## GIVEN INFORMATION
◆ ◆ ◆ ◆ ◆ ◆ ◆
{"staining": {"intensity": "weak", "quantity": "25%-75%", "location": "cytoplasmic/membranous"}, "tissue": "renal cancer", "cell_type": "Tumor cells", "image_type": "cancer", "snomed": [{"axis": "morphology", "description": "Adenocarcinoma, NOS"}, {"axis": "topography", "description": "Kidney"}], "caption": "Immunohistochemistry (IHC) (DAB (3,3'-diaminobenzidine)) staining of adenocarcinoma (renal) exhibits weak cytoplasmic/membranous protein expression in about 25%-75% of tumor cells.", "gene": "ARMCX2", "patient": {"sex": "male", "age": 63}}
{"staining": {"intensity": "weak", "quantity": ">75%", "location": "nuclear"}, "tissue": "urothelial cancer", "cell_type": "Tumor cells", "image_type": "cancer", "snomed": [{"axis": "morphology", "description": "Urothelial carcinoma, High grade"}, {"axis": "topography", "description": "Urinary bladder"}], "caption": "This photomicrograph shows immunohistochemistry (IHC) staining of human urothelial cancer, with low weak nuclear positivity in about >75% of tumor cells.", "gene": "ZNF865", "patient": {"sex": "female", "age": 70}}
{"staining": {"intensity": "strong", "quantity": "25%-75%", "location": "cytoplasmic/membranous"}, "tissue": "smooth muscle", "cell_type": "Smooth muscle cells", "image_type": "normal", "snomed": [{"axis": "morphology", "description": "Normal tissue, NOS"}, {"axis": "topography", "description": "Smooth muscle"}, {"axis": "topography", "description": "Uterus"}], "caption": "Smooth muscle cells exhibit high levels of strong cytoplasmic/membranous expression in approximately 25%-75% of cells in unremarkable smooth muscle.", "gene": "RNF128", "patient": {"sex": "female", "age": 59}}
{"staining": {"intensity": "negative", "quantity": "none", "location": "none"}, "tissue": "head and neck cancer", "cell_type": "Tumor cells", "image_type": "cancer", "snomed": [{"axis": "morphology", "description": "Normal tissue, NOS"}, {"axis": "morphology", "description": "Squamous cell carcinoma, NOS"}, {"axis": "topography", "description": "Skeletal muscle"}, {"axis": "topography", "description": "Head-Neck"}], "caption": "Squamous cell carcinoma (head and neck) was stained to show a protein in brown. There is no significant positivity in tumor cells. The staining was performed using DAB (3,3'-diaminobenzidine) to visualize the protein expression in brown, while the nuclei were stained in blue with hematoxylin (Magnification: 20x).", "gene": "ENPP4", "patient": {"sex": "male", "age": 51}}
◆ ◆ ◆ ◆ ◆ ◆ ◆
Output the full listing above word for word.

## WRITTEN REPLY
{"staining": {"intensity": "weak", "quantity": "25%-75%", "location": "cytoplasmic/membranous"}, "tissue": "renal cancer", "cell_type": "Tumor cells", "image_type": "cancer", "snomed": [{"axis": "morphology", "description": "Adenocarcinoma, NOS"}, {"axis": "topography", "description": "Kidney"}], "caption": "Immunohistochemistry (IHC) (DAB (3,3'-diaminobenzidine)) staining of adenocarcinoma (renal) exhibits weak cytoplasmic/membranous protein expression in about 25%-75% of tumor cells.", "gene": "ARMCX2", "patient": {"sex": "male", "age": 63}}
{"staining": {"intensity": "weak", "quantity": ">75%", "location": "nuclear"}, "tissue": "urothelial cancer", "cell_type": "Tumor cells", "image_type": "cancer", "snomed": [{"axis": "morphology", "description": "Urothelial carcinoma, High grade"}, {"axis": "topography", "description": "Urinary bladder"}], "caption": "This photomicrograph shows immunohistochemistry (IHC) staining of human urothelial cancer, with low weak nuclear positivity in about >75% of tumor cells.", "gene": "ZNF865", "patient": {"sex": "female", "age": 70}}
{"staining": {"intensity": "strong", "quantity": "25%-75%", "location": "cytoplasmic/membranous"}, "tissue": "smooth muscle", "cell_type": "Smooth muscle cells", "image_type": "normal", "snomed": [{"axis": "morphology", "description": "Normal tissue, NOS"}, {"axis": "topography", "description": "Smooth muscle"}, {"axis": "topography", "description": "Uterus"}], "caption": "Smooth muscle cells exhibit high levels of strong cytoplasmic/membranous expression in approximately 25%-75% of cells in unremarkable smooth muscle.", "gene": "RNF128", "patient": {"sex": "female", "age": 59}}
{"staining": {"intensity": "negative", "quantity": "none", "location": "none"}, "tissue": "head and neck cancer", "cell_type": "Tumor cells", "image_type": "cancer", "snomed": [{"axis": "morphology", "description": "Normal tissue, NOS"}, {"axis": "morphology", "description": "Squamous cell carcinoma, NOS"}, {"axis": "topography", "description": "Skeletal muscle"}, {"axis": "topography", "description": "Head-Neck"}], "caption": "Squamous cell carcinoma (head and neck) was stained to show a protein in brown. There is no significant positivity in tumor cells. The staining was performed using DAB (3,3'-diaminobenzidine) to visualize the protein expression in brown, while the nuclei were stained in blue with hematoxylin (Magnification: 20x).", "gene": "ENPP4", "patient": {"sex": "male", "age": 51}}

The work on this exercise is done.